Christophe Weber, CEO della giapponese Takeda, sta vivendo un momento contradditorio. Il manager francese sta infatti godendo un momento di notorietà dovuto all’acquisizione di Shire, che è la più grande acquisizione mai messa a segno da un gruppo giapponese, ma al contempo sta fronteggiando la resistenza di una minoranza degli azionisti che si oppone all’acquiszione che sarà votata l’8 gennaio. In particolare il 10% degli azionisti vede nell’acquiszione un errore fatale che porterà alla distruzione di valore per tutti gli azionisti e aumenterà l’indebitamento del gruppo a 5xEBIT.

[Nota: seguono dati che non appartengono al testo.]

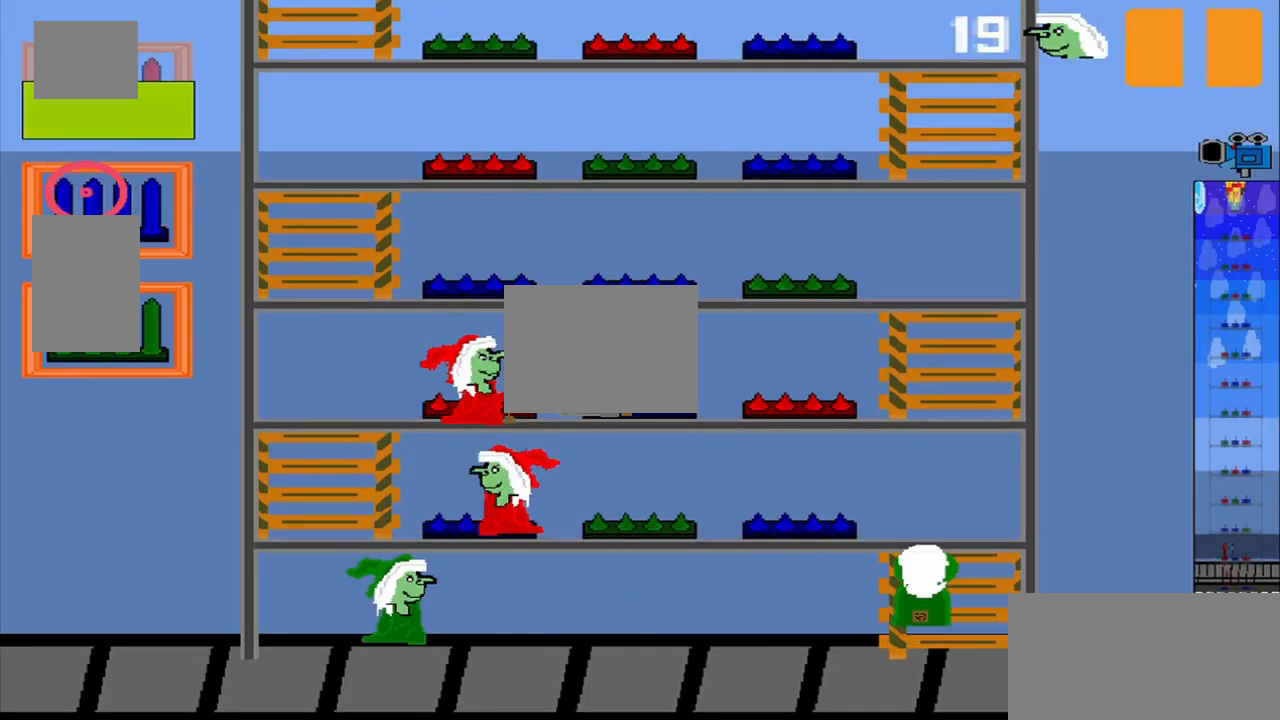
{"buttons": [], "left_stick": "center", "events": [[375, "CROSS", "down"], [500, "CROSS", "up"]]}
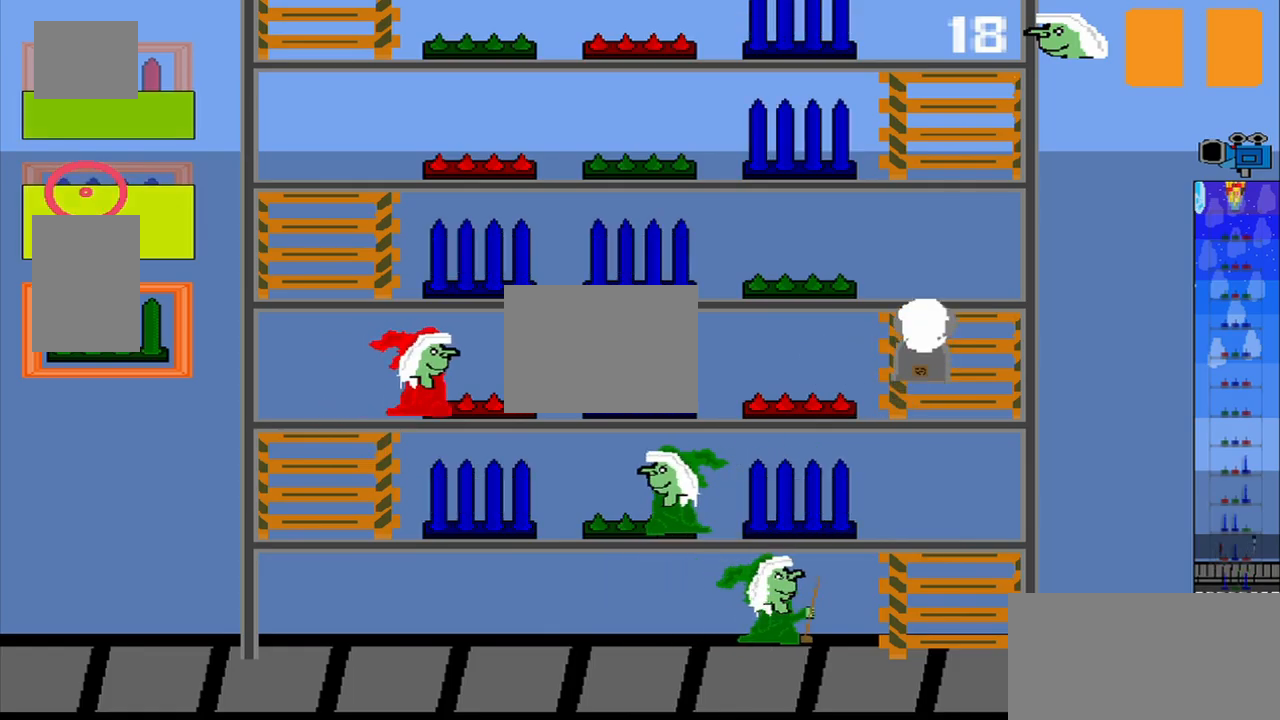
{"buttons": [], "left_stick": "center", "events": []}
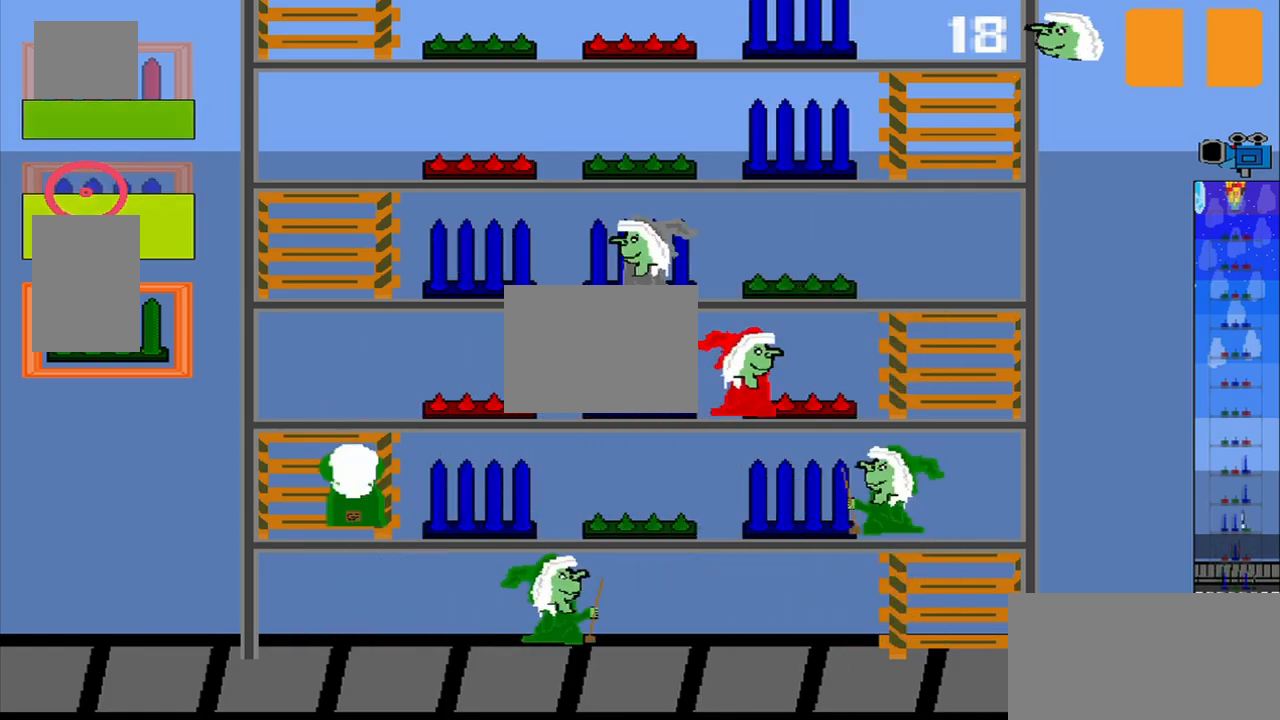
{"buttons": ["CROSS"], "left_stick": "center", "events": [[334, "left_stick", "down"], [459, "left_stick", "center"], [500, "CROSS", "down"]]}
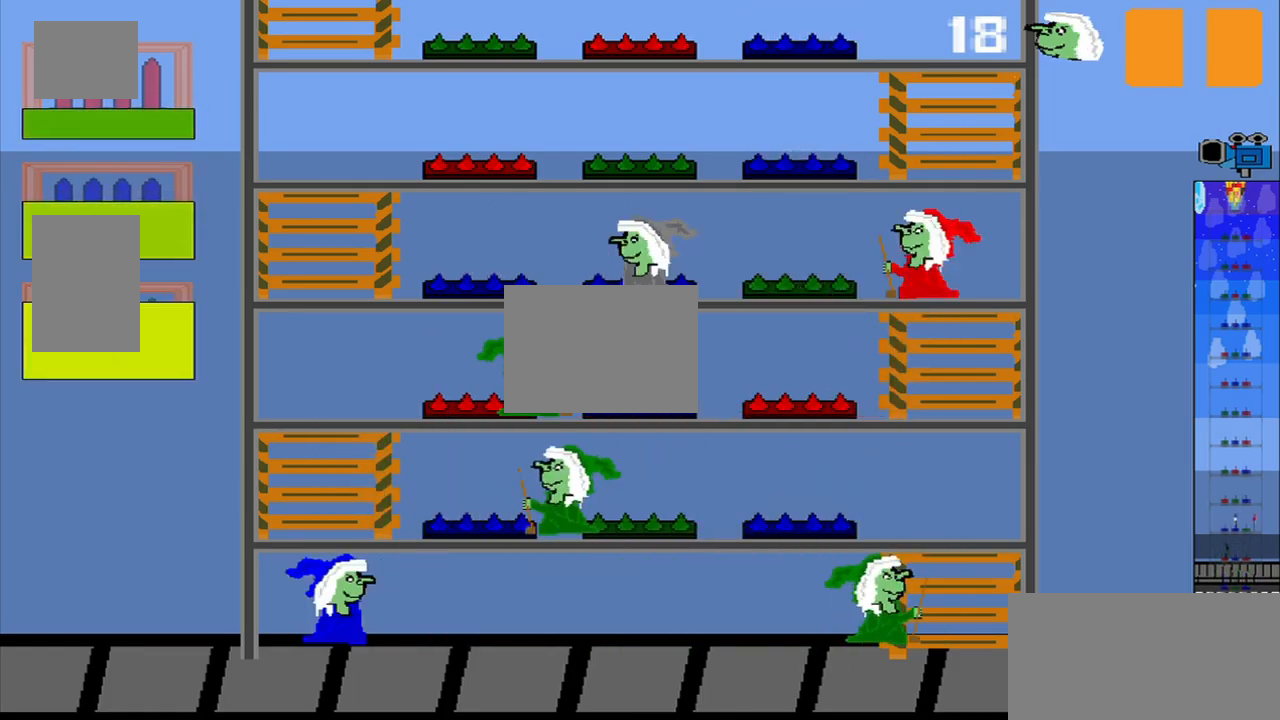
{"buttons": [], "left_stick": "center", "events": [[84, "CROSS", "up"]]}
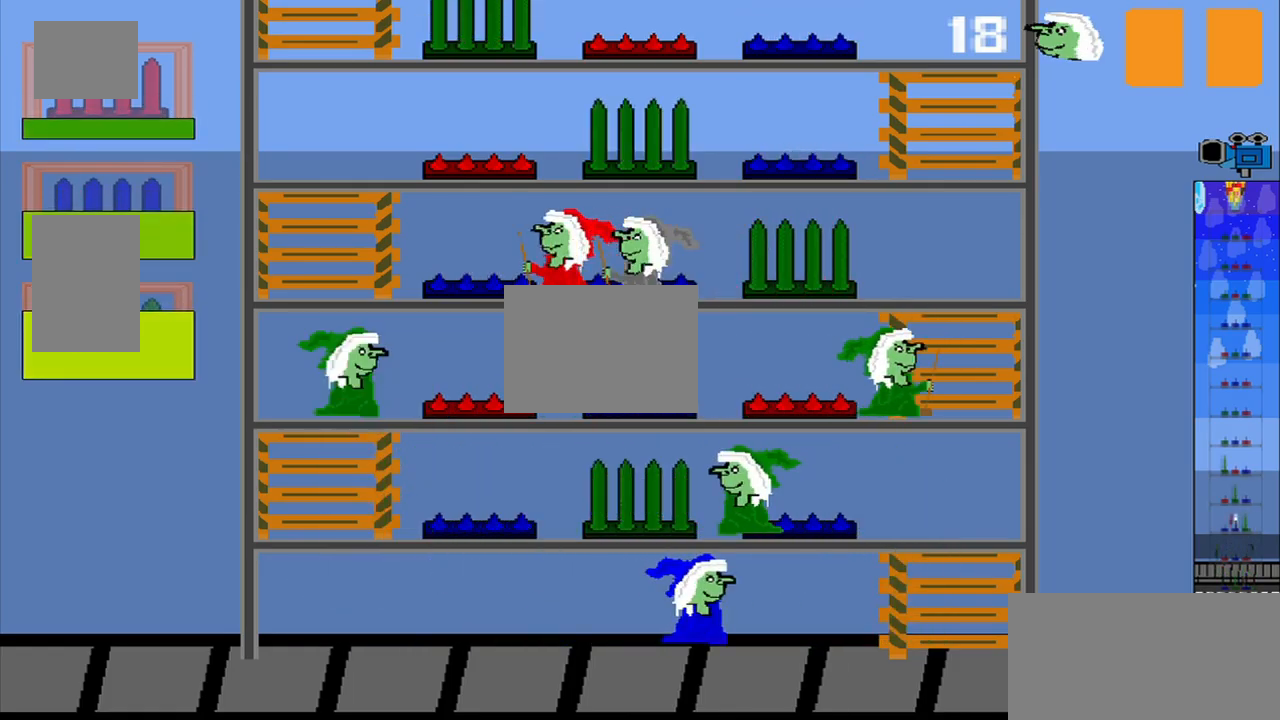
{"buttons": [], "left_stick": "center", "events": []}
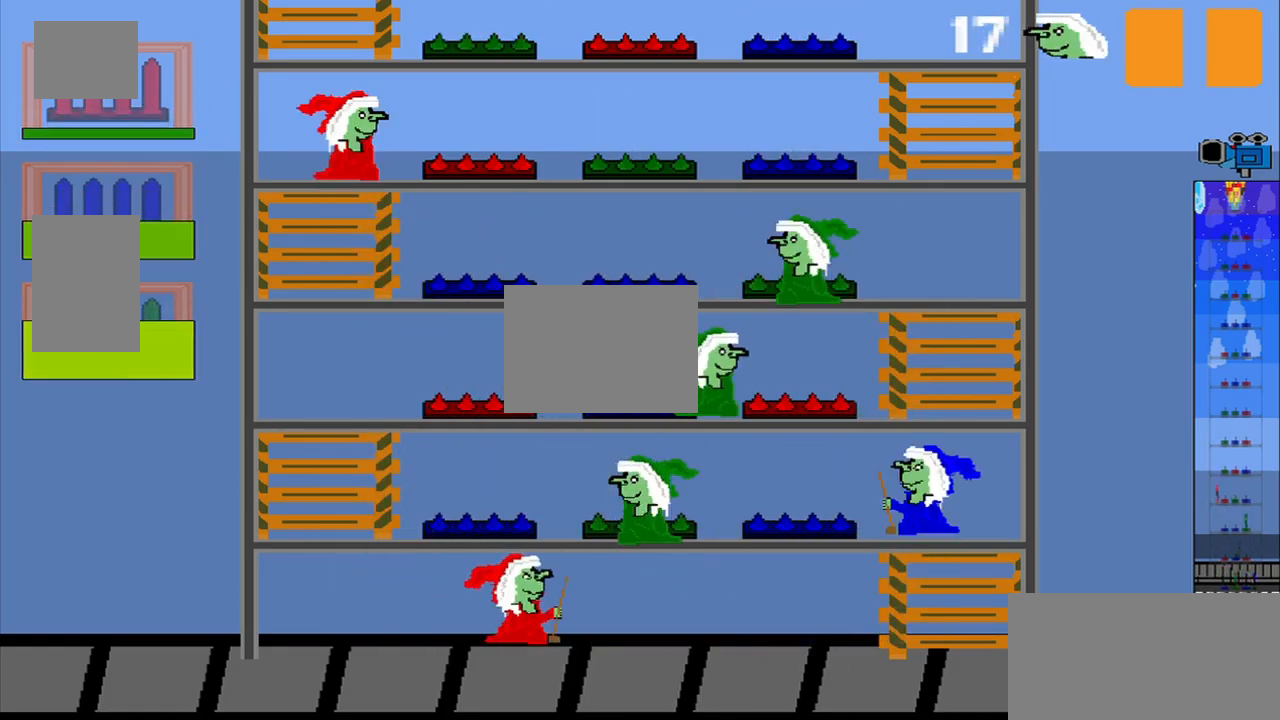
{"buttons": [], "left_stick": "center", "events": []}
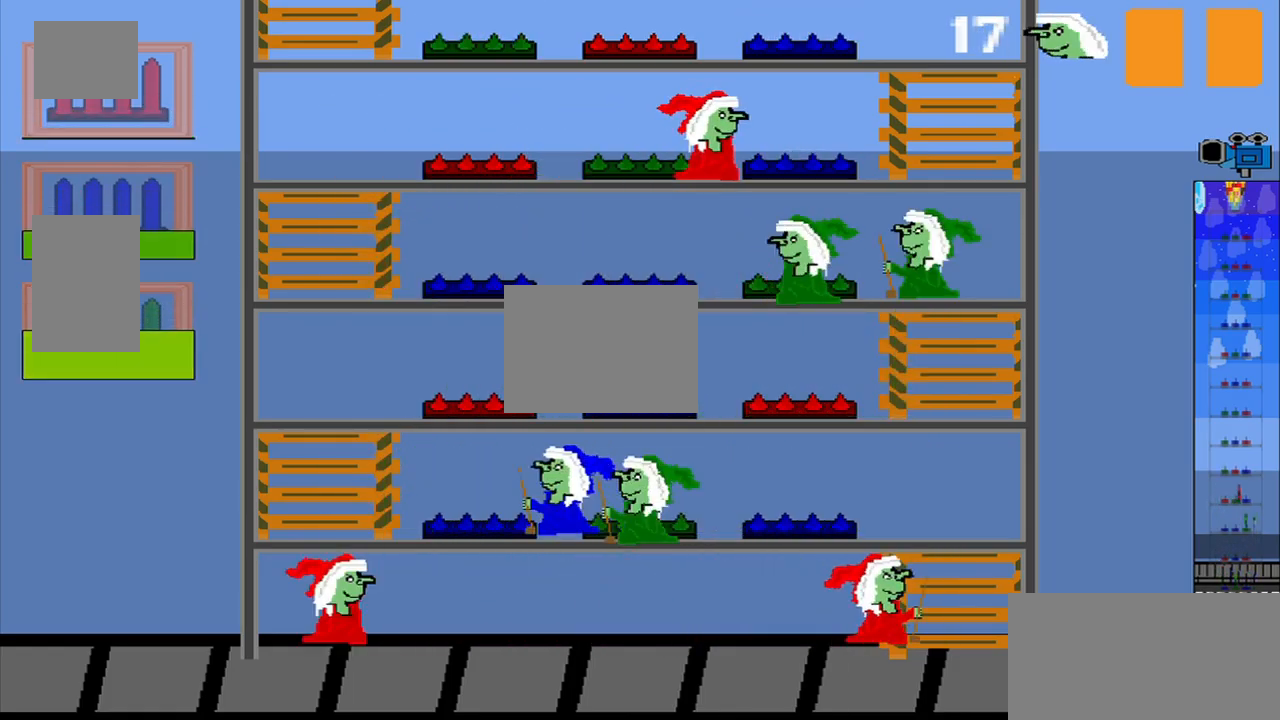
{"buttons": [], "left_stick": "up", "events": [[250, "R1", "down"], [417, "R1", "up"], [500, "left_stick", "up"]]}
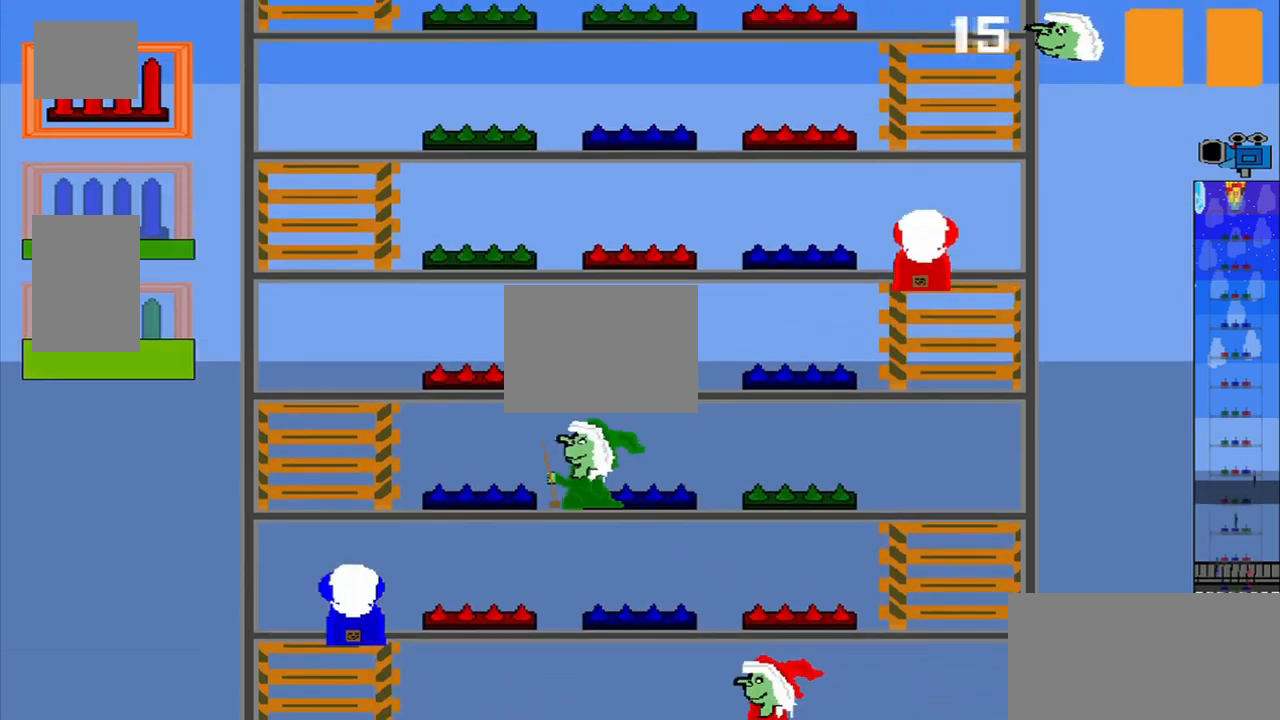
{"buttons": [], "left_stick": "down", "events": [[250, "CROSS", "down"], [334, "left_stick", "center"], [375, "CROSS", "up"], [459, "left_stick", "down"]]}
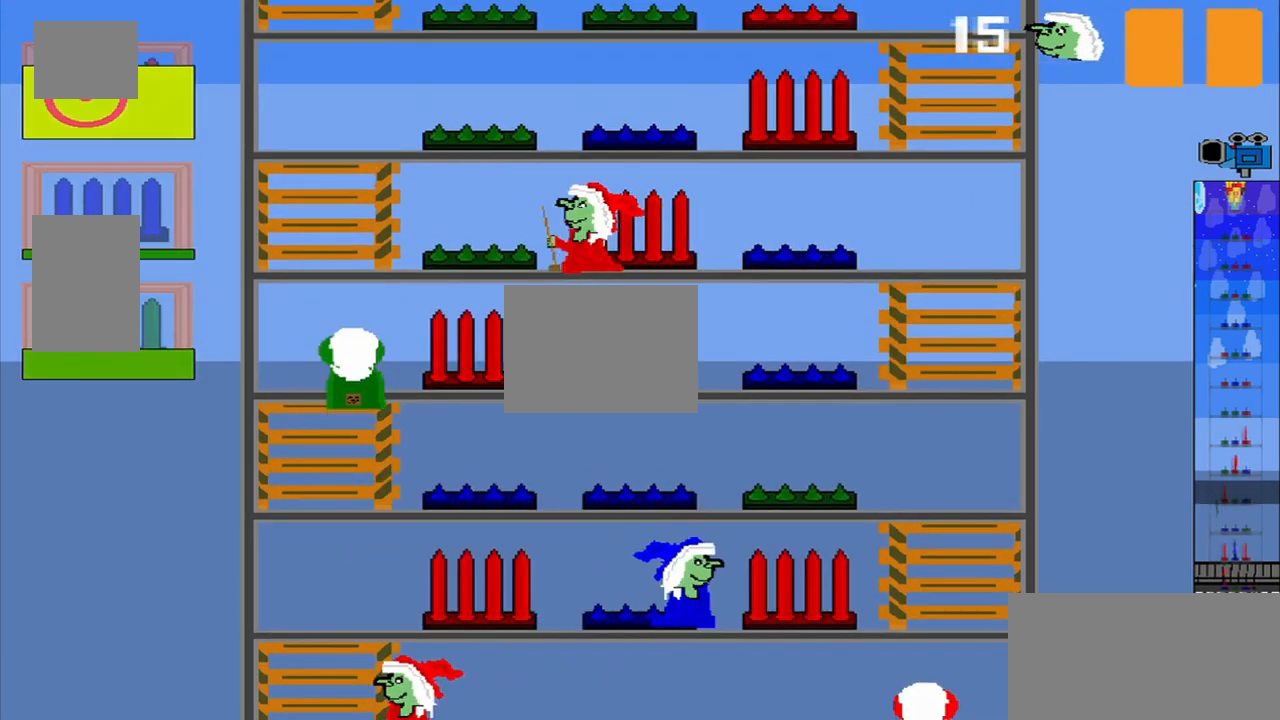
{"buttons": [], "left_stick": "center", "events": [[209, "left_stick", "center"]]}
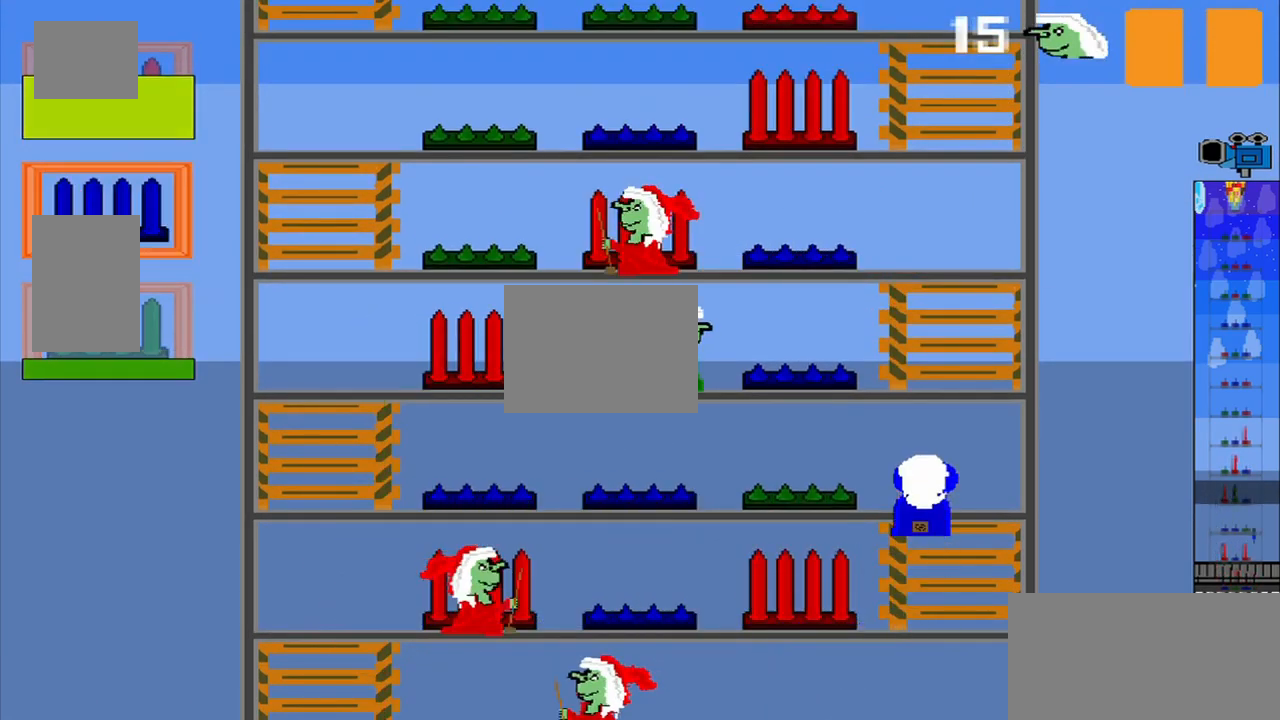
{"buttons": [], "left_stick": "center", "events": []}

Il mercato sembra non apprezzare l’attuale situazione e infatti il titolo Takeda (Tokio) ha perso il 18% dall’annuncio dell’acquisizione. Non ha certo aiutato Christophe Weber la pubblicazione delle compensazioni pagate ai consulenti esterni che hanno assistito il gruppo nel corso dell’acquisizione. I consulenti delle banche sono costati ben $648m, gli avvocati hanno guadagnato circa $105m, I ragionieri esterni sono costati $26m, mentre i consulenti per PR sono stati pagati $10m, in totale i consulenti esterni hanno percepito oltre $1 miliardo. Questi numeri posizionano il deal Takeda/Shire come uno dei più favorevoli per consulenti esterni, anche se il record lo detengono i manager di Anheuser-Bush InBev che hanno pagato 2 miliardi di dollari ai consulenti esterni.